The Issuer has filed a registration statement (File Number 333-263546) (including a prospectus) and a preliminary prospectus supplement with the Securities and Exchange Commission for the offering to which this communication relates. Capitalized terms used herein but not defined have the meanings given to them in the preliminary prospectus supplement. Before you invest, you should read the prospectus and the preliminary prospectus supplement related to that registration statement and other documents that the Issuer has filed with the Securities and Exchange Commission for more complete information about the Issuer and this offering. You may get these documents for free by visiting EDGAR on the website of the Securities and Exchange Commission at www.sec.gov.

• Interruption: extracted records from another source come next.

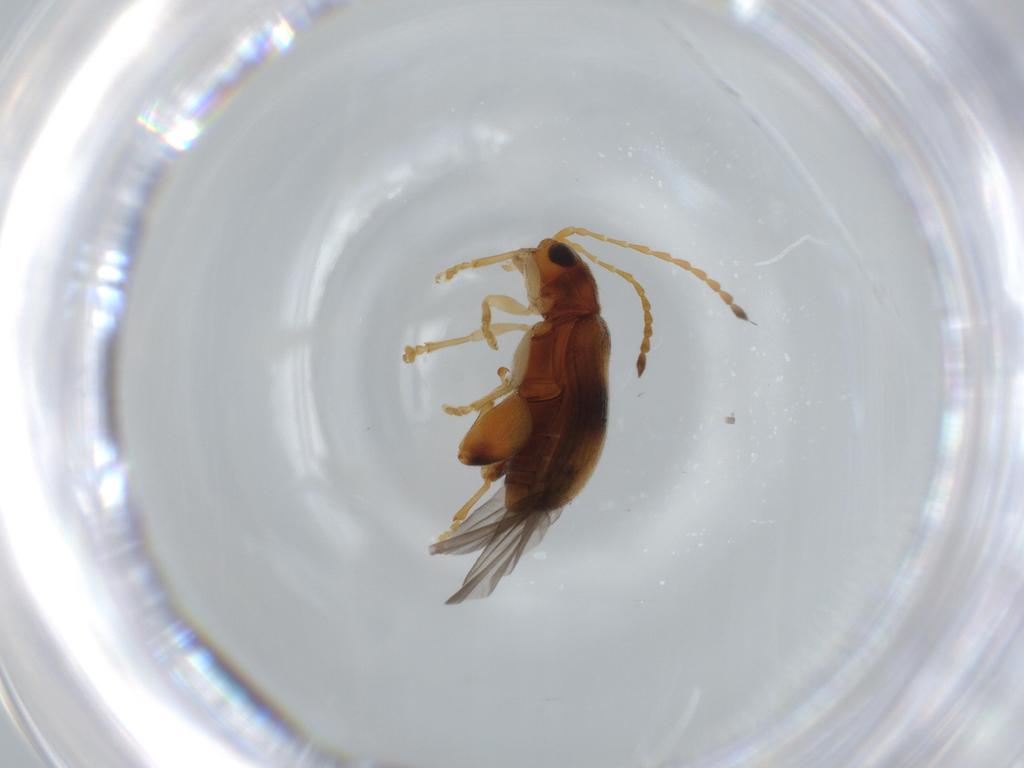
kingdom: Animalia
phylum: Arthropoda
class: Insecta
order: Coleoptera
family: Chrysomelidae
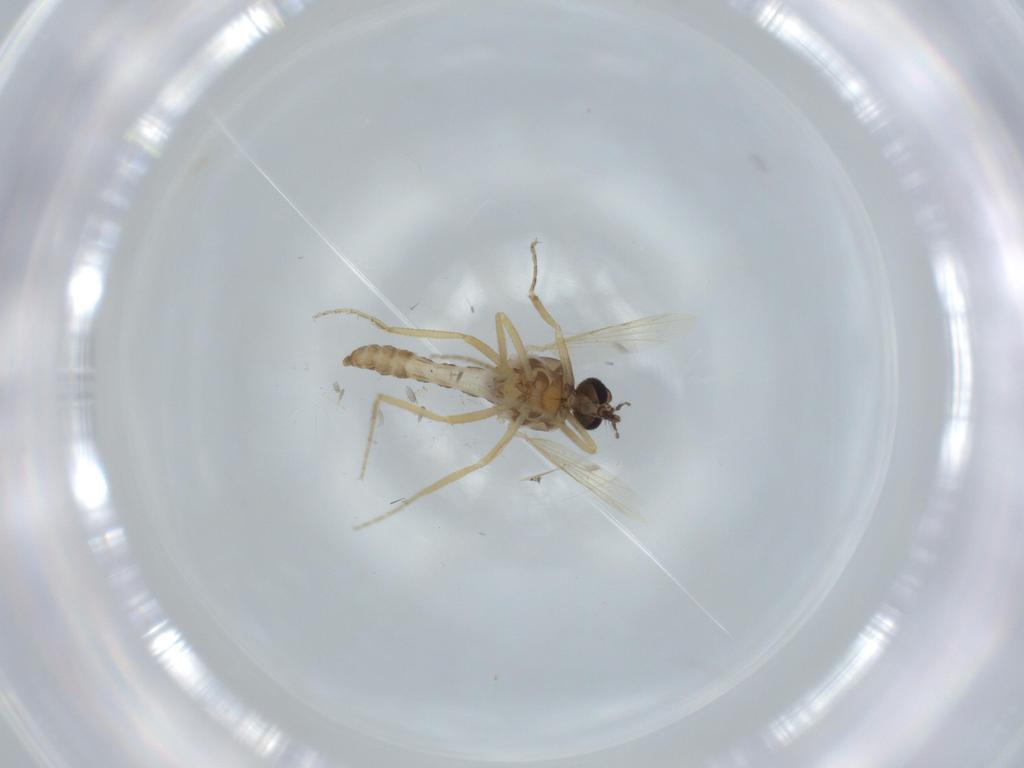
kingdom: Animalia
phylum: Arthropoda
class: Insecta
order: Diptera
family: Ceratopogonidae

Copies of the prospectus, preliminary prospectus supplement and any subsequently filed prospectus supplement relating to the offering may be obtained from Citigroup Global Markets Inc., telephone: 1-800-831-9146 (toll-free); Goldman Sachs & Co. LLC, telephone: 1-866-471-2526 (toll-free), Huntington Securities, Inc., telephone: 1-800-824-5652 (toll-free); and Morgan Stanley & Co., LLC, telephone: 1-866-718-1649 (toll-free).

Any disclaimer or other notice that may appear below is not applicable to this communication and should be disregarded. Such disclaimer or notice was automatically generated as a result of this communication being sent by Bloomberg or another email system.